Make it executable: chmod +x /jffs/scripts/block-ads.sh. Run it. It takes a few seconds. Dnsmasq might take a couple minutes to restart for some reason. Reload seems to be faster.

Refresh lists periodically

JFFS is flash memory, frequent writes might wear it out. This will set up a cron entry to update the lists on the first of every month. Should be conservative enough.

Create /jffs/scripts/services-start:

#!/bin/sh
# This script gets called after all other system services
# have been started at boot time

# Install cron job to update ad block in dnsmasq monthly
cru a adblock_update "1 1 1 * * /jffs/scripts/block-ads.sh"

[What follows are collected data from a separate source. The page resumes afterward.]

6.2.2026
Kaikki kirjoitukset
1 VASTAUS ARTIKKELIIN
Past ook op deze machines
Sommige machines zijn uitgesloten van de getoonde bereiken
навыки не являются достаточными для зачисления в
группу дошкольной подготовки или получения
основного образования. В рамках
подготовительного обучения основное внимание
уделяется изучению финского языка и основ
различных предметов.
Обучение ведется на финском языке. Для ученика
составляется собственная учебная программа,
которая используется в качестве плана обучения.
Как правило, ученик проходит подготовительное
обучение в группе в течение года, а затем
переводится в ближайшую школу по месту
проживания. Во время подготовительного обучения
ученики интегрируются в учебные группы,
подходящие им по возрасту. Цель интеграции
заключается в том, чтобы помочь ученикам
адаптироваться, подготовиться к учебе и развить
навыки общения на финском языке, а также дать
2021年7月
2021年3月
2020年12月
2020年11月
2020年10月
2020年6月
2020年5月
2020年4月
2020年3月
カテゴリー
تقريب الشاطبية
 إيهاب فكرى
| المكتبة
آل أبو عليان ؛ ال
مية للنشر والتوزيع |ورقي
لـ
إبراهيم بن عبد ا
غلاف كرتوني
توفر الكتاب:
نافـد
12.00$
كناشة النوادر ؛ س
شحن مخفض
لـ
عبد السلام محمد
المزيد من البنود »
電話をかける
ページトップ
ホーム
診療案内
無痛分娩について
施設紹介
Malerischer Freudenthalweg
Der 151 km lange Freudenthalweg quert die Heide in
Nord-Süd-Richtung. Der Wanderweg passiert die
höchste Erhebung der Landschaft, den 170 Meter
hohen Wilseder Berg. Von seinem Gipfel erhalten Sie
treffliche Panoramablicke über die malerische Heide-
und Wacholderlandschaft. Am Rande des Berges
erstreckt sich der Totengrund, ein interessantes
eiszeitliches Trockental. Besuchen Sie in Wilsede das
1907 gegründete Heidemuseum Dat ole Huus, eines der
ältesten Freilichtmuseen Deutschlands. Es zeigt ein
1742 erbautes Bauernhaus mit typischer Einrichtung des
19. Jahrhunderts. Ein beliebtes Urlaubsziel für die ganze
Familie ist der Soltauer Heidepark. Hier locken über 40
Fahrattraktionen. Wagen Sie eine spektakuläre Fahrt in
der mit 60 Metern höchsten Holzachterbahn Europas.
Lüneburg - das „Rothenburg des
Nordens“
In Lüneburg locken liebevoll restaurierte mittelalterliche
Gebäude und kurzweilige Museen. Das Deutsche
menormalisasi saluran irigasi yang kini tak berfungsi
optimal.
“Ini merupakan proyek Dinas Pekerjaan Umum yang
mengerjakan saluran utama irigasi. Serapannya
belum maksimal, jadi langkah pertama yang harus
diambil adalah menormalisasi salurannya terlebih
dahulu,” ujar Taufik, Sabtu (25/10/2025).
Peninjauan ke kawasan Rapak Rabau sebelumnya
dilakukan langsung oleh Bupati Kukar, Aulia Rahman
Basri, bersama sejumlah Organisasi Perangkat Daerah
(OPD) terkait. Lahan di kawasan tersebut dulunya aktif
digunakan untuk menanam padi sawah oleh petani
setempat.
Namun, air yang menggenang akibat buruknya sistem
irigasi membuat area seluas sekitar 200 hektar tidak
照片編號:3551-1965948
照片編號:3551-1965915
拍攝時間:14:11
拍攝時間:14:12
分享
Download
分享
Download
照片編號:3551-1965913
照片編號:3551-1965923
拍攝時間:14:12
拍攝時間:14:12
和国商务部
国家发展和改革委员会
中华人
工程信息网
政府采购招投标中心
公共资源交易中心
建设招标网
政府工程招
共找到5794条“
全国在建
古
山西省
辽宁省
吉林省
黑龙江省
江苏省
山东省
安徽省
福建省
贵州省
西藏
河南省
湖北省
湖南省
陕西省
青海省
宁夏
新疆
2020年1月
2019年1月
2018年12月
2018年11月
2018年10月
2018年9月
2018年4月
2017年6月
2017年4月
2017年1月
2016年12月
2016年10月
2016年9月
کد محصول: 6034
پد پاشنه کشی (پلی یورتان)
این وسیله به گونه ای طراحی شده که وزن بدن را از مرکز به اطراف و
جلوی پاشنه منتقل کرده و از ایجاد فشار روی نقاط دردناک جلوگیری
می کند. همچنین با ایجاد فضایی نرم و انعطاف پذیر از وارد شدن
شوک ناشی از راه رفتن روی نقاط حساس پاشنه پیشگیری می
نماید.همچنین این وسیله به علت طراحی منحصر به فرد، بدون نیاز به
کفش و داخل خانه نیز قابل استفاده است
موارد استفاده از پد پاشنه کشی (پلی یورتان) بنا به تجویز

Make it executable: chmod +x /jffs/scripts/services-start. The script is executed on boot. Reboot the router, or just run the script.

Youtube ads

I had to set this up because Youtube was getting obnoxious. I really doubt that serving ads to one year olds sells a lot of products. It did tend to upset mine though, when I needed her to be distracted for a while.

Unfortunately it seems like (some?) Youtube ads are served from the same servers as the actual videos, so this method won’t work all the time. Doesn’t seem like all the ads are served this way though, so at least it helps a bit. For now.